Sarah concurred, recalling teenage experiences of parental lifts from Washington to meet Newcastle-bound Metro services at Heworth.
She added: “We know a young person in Northumberland can’t get a job in Newcastle, because it will take them two-and-a-half hours to travel between work.
“The Leamside Line would make a vital difference, improving work travel and allowing companies to tap into wider talent pools.”
HOW WOULD THE LEAMSIDE LINE DELIVER ENVIRONMENTAL BENEFITS?
Highlighting projections the Washington Metro Loop would replace nearly 1.7 million journeys each year, Tobyn said: “It is reasonably easy to get around the North East by car.
“But all that does is bring vehicles into town and city centres.”
Rachel added: “Getting our firms making more, and getting our ports moving more, is very important.
“But so too is moving those goods without putting more HGVs on our roads.
“And the Leamside Line is a more sustainable way of doing so.
“For example, steel for Nissan presently comes into the Port of Middlesbrough and then goes on lorries up the A19 or A66.
“But the Leamside Line could deliver such loads in a much more environmentally-friendlier way.”

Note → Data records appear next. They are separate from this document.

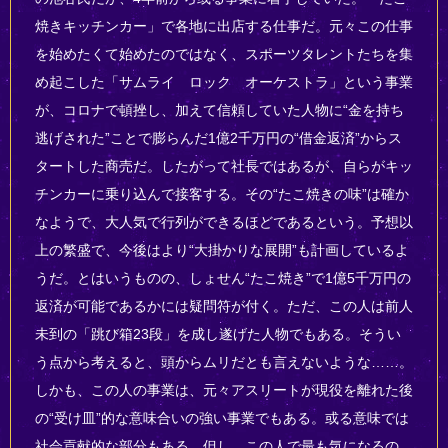
焼きキッチンカー」で各地に出店する仕事だ。元々この仕事
を始めたくて始めたのではなく、スポーツタレントたちを集
め起こした「サムライ ロック オーケストラ」という事業
が、コロナで頓挫し、加えて信頼していた人物に“金を持ち
逃げされた”ことで膨らんだ1億2千万円の“借金返済”からス
タートした商売だ。したがって社長ではあるが、自らがキッ
チンカーに乗り込んで接客する。その“たこ焼きの味”は確か
なようで、大人気で行列ができるほどであるという。予想以
上の繁盛で、今後はより“大掛かりな展開”も計画しているよ
うだ。とはいうものの、しょせん“たこ焼き”で1億5千万円の
返済が可能であるかには疑問符が付く。ただ、この人は前人
未到の「跳び箱23段」を成し遂げた人物でもある。そうい
う点から考えると、頭からムリだとも言えないような……。
しかも、この人の事業は、元々アスリートが現役を離れた後
の“受け皿”的な意味合いの強い事業でもある。或る意味では
社会貢献的な部分もある。但し、この人で最も気になるの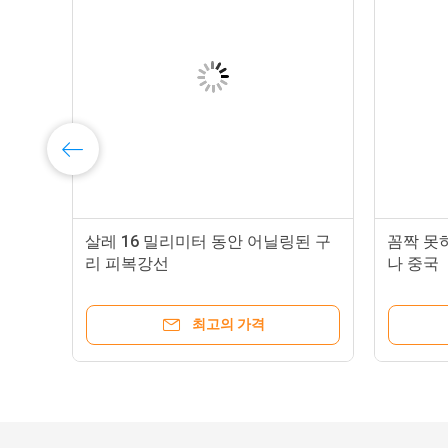
2
살레 16 밀리미터 동안 어닐링된 구
꼼짝 못
리 피복강선
나 중국
최고의 가격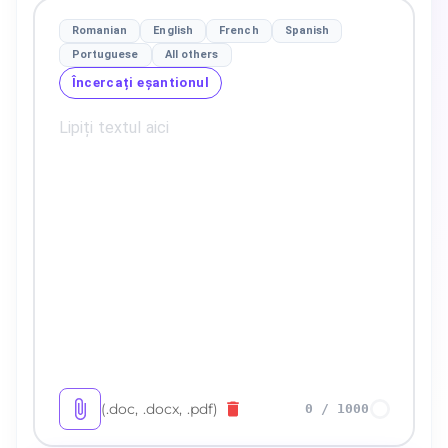
Romanian
English
French
Spanish
Portuguese
All others
Încercați eșantionul
(.doc, .docx, .pdf)
0
/
1000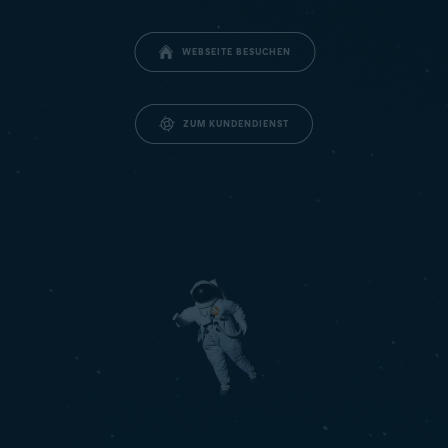
WEBSEITE BESUCHEN
ZUM KUNDENDIENST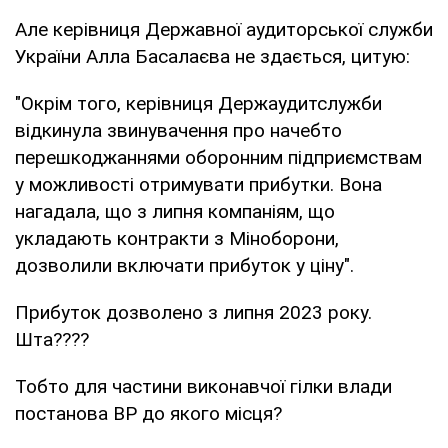
Але керівниця Державної аудиторської служби
України Алла Басалаєва не здається, цитую:
"Окрім того, керівниця Держаудитслужби
відкинула звинувачення про начебто
перешкоджаннями оборонним підприємствам
у можливості отримувати прибутки. Вона
нагадала, що з липня компаніям, що
укладають контракти з Міноборони,
дозволили включати прибуток у ціну".
Прибуток дозволено з липня 2023 року.
Шта????
Тобто для частини виконавчої гілки влади
постанова ВР до якого місця?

FUNDING FOR THE LEAMSIDE LINE’S REVIVAL WOULD REST, IN NO SMALL PART, UPON GOVERNMENT SUPPORT. AND WITH THE PROJECT LIKELY TO BE ASSESSED AGAINST SIMILAR UK-WIDE SCHEMES, HOW MUST THE AREA MARKET THE LINE’S ADVANTAGES TO MINISTERS TO HELP BRING IT TO FRUITION?
Rachel said the campaign must come without parochiality and, at the same time, no little cohesivity of messaging.
She said: “We need to work together to demonstrate the value of this scheme nationally, not just locally.
“Speaking with a single voice will help, and we must also encourage mayors in the North of Tyne, Tees Valley and North Yorkshire to hunt in a pack and provide an inter-geographical view on the Leamside Line.”
Sarah added the region must paint a vivid picture for the country’s elected members if the campaign is to truly resonate in Westminster’s corridors of power.
She added: “Many MPs are London-centric, and aren’t aware of the realities of travel in this region.
“We’ve got to make it real for them.”